Let's get one thing out of the way before launching into the Dan Campbell section of this article. Even as a Bears fan, I am a Dan Campbell believer. The job he's done in turning one of the NFL's most pitiable franchises around is nothing short of spectacular. If I showed up at his house for dinner and he offered me a bowl of kneecaps, I would do my best Oliver Twist and say, "Please sir, can I have some more?" In short, Dan Campbell rules.

One can quibble with Campbell's decision to go for it twice on fourth down in the game's second half, but for anyone who's been paying attention all year, they had to know that the Lions would be aggressive and keep the field goal unit on the sideline. This was never a team that was going to play not to lose, and in the end, they died like they lived: going for it until the wheels came off. There's something admirable about that.

The Lions are where they are because of Campbell's aggressive mentality. For too long Detroit has been the prey, but under Campbell, they're the predator. You can't knock the guy for dancing with the girl that brung him, especially when everything he's touched this season has turned to gold. You also can't blame him for Josh Reynolds dropping a catchable ball to turn the ball over on downs.
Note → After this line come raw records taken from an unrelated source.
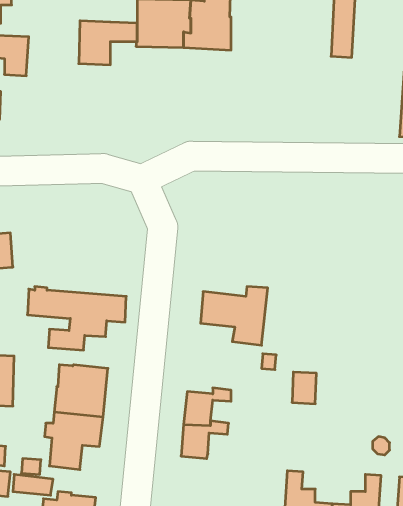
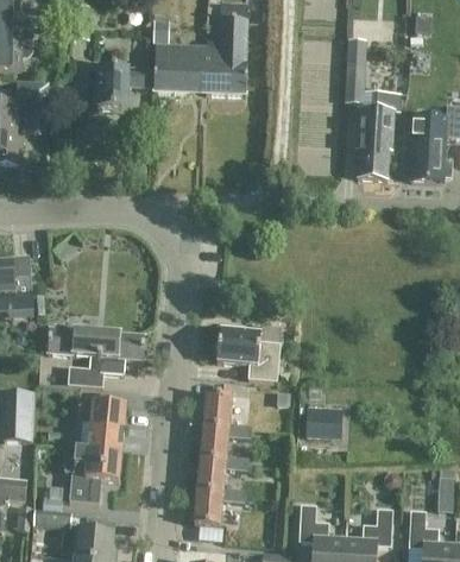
building: none -> [355,90,402,178]
building: none -> [203,384,232,430]
building: none -> [194,488,240,526]

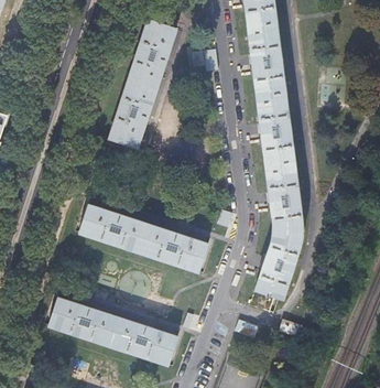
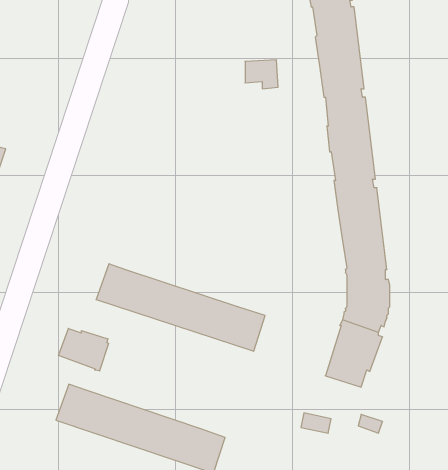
building: [109,20,176,150] -> none
building: none -> [58,328,109,371]

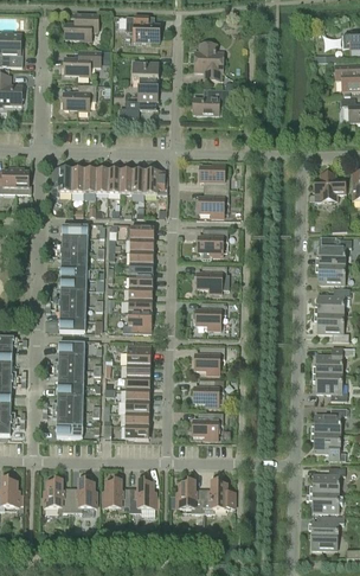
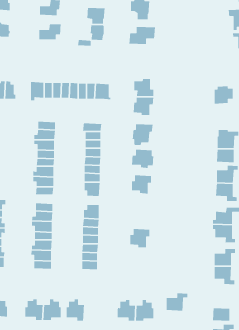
building: [194,346,224,373] -> none
building: [192,411,223,440] -> none
building: [313,466,345,493] -> [166,292,188,311]
building: [128,480,155,512] -> none

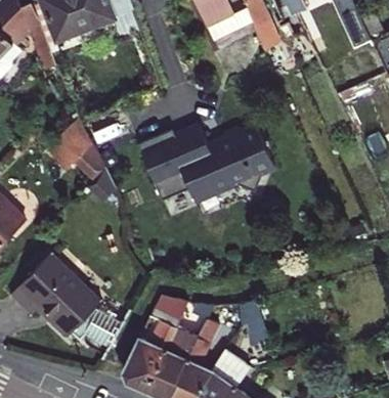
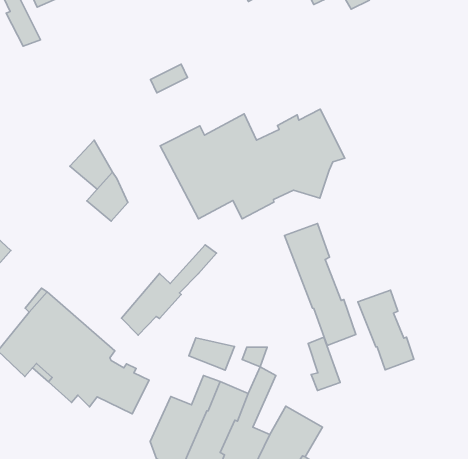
building: [45,117,92,168] -> none
building: none -> [284,224,356,346]
building: none -> [122,245,216,335]
building: none -> [358,290,414,370]

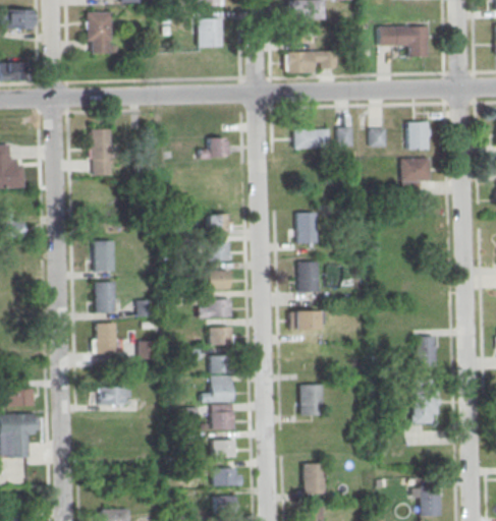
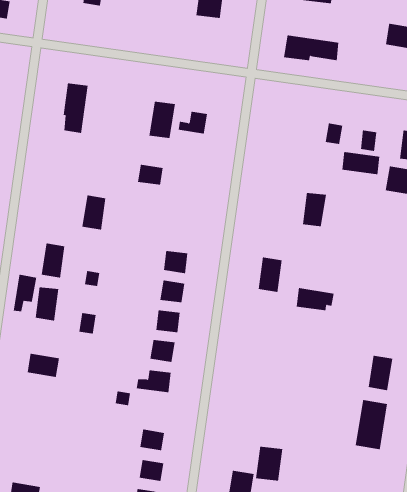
building: [294,129,330,148] -> [342,152,380,175]
building: none -> [149,101,176,139]
building: [297,212,317,243] -> [302,192,327,227]
building: [208,215,230,232] -> [137,164,164,185]
building: [95,241,114,272] -> [82,195,106,230]
building: [208,243,230,262] -> none
building: [289,311,324,330] -> [296,287,334,311]
building: none -> [13,274,37,312]
building: [300,384,324,415] -> [255,446,283,481]
building: [212,411,234,429] -> none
What you can knock Campbell for is the decision to run the ball on third down with just over a minute to go. That forced the Lions to burn a precious timeout when David Montgomery was tackled for a loss, and essentially ended the game when they couldn't recover the ensuing onside kick following Jameson Williams' fourth-down touchdown catch (people are curiously quiet about this decision, undoubtedly because it worked). And yes, I know Ben Johnson is the offensive coordinator and play caller, but I refuse to believe Campbell didn't have a hand in the plan down on the goalline in that situation.

Even if the Lions had scored without burning a timeout, the odds of getting the ball back with enough time to tie or win the game were not in their favor. Still, it would have been nice to see them get the chance to try.